Basically, you see these 3D representations of specific proteins as a crumple of ribbons-- literally like someone ran multi-colored ribbons though scissors to make curls and dumped it on the floor (like a grade school craft project).
So... I understand that proteins are huge organic molecules composed of thousands of atoms, right? Their special capabilities arise from their structure/shape. So basically the molecule contorts itself to a low energy state which could be very complex but which enables it to "bind?" to other molecules expressly because of this special shape and do the special things that proteins do-- that form the basis of living things. Hence the efforts, like Alphafold, to compute what these shapes are for any given protein molecule.
But what does one "do" with such 3D shapes?
They seem intractably complex. Are people just browsing these shapes and seeing patterns in them? What do the "ribbons" signify? Are they just some specific arrangement of C,H,O? Why are some ribbons different colors? Why are there also thread-like things instead of all ribbons?
Also, is that what proteins would really look like if you could see at sub-optical wavelength resolutions? Are they really like that? I recall from school the equipartition theorem-- 1/2 KT of kinetic energy for each degree of freedom. These things obviously have many degrees of freedom. So wouldn't they be "thrashing around" like rag doll in a blender at room temperature? It seems strange to me that something like that could be so central to life, but it is.
Just trying to get myself a cartoonish mental model of how these shapes are used! Anyone?
The atoms do wiggle around a bit at room temperature (and even more at body temperature), which means that simulating them usefully typically requires sampling from a probability distribution defined by the protein structure and some prior knowledge about how atoms move (often a potential energy surface fitted to match quantum mechanics).

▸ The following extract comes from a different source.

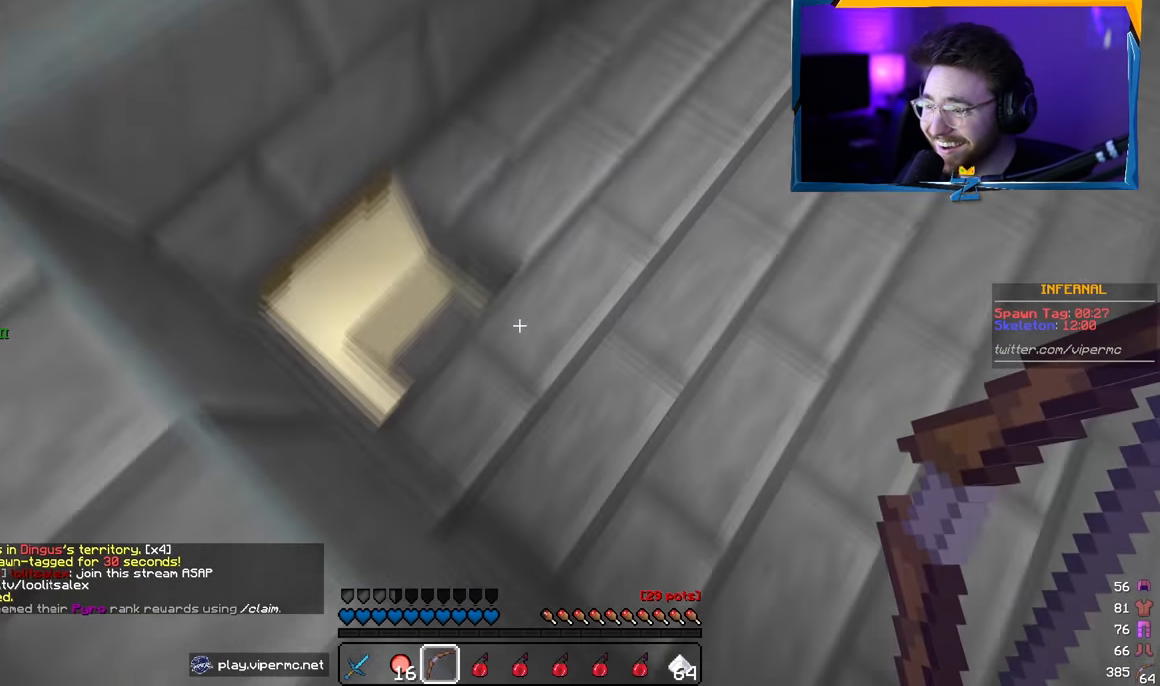
{"keys": [], "mouse": [], "events": [[284, "a", "up"], [284, "w", "up"]]}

There are many applications of these simulations. One of the most important is drug design: knowing the structure of the protein, you can zoom in on a binding pocket and design a set of drug molecules which might disable it. Within the computer simulation, you can mutate a known molecule into each of your test molecules and measure the change in binding affinity, which tells you pretty accurately which ones will work. Each of these simulations requires tens of millions of samples from the atomic probability distribution, which typically takes a few hours on a GPU given a good molecular dynamics program.